Every entry must be duplicated word for word.

§ **LISTED ENTRIES**
◆ ◆ ◆

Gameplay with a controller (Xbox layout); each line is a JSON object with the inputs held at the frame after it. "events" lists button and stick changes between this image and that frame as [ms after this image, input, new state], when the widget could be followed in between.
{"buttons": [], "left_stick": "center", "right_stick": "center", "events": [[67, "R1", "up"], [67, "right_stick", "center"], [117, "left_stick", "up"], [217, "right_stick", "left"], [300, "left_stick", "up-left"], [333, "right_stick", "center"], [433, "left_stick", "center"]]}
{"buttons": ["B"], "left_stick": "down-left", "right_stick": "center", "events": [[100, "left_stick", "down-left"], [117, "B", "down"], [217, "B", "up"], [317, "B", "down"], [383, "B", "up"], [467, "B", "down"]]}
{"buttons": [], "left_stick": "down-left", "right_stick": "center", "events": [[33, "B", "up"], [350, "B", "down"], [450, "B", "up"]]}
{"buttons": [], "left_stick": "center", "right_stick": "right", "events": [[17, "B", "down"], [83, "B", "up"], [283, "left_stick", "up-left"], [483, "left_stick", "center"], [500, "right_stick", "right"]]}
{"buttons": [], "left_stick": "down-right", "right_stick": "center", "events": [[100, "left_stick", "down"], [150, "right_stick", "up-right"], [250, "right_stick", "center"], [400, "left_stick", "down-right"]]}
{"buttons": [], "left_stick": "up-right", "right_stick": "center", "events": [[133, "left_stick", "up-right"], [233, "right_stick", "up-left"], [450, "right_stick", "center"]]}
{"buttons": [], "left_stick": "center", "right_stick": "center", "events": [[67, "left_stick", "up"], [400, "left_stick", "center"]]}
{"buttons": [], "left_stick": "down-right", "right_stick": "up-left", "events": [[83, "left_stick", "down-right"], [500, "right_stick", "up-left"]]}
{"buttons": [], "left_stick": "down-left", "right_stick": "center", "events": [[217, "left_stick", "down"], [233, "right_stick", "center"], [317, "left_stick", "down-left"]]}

◆ ◆ ◆

§ **TASK ANSWER**
Gameplay with a controller (Xbox layout); each line is a JSON object with the inputs held at the frame after it. "events" lists button and stick changes between this image and that frame as [ms after this image, input, new state], when the widget could be followed in between.
{"buttons": [], "left_stick": "center", "right_stick": "center", "events": [[67, "R1", "up"], [67, "right_stick", "center"], [117, "left_stick", "up"], [217, "right_stick", "left"], [300, "left_stick", "up-left"], [333, "right_stick", "center"], [433, "left_stick", "center"]]}
{"buttons": ["B"], "left_stick": "down-left", "right_stick": "center", "events": [[100, "left_stick", "down-left"], [117, "B", "down"], [217, "B", "up"], [317, "B", "down"], [383, "B", "up"], [467, "B", "down"]]}
{"buttons": [], "left_stick": "down-left", "right_stick": "center", "events": [[33, "B", "up"], [350, "B", "down"], [450, "B", "up"]]}
{"buttons": [], "left_stick": "center", "right_stick": "right", "events": [[17, "B", "down"], [83, "B", "up"], [283, "left_stick", "up-left"], [483, "left_stick", "center"], [500, "right_stick", "right"]]}
{"buttons": [], "left_stick": "down-right", "right_stick": "center", "events": [[100, "left_stick", "down"], [150, "right_stick", "up-right"], [250, "right_stick", "center"], [400, "left_stick", "down-right"]]}
{"buttons": [], "left_stick": "up-right", "right_stick": "center", "events": [[133, "left_stick", "up-right"], [233, "right_stick", "up-left"], [450, "right_stick", "center"]]}
{"buttons": [], "left_stick": "center", "right_stick": "center", "events": [[67, "left_stick", "up"], [400, "left_stick", "center"]]}
{"buttons": [], "left_stick": "down-right", "right_stick": "up-left", "events": [[83, "left_stick", "down-right"], [500, "right_stick", "up-left"]]}
{"buttons": [], "left_stick": "down-left", "right_stick": "center", "events": [[217, "left_stick", "down"], [233, "right_stick", "center"], [317, "left_stick", "down-left"]]}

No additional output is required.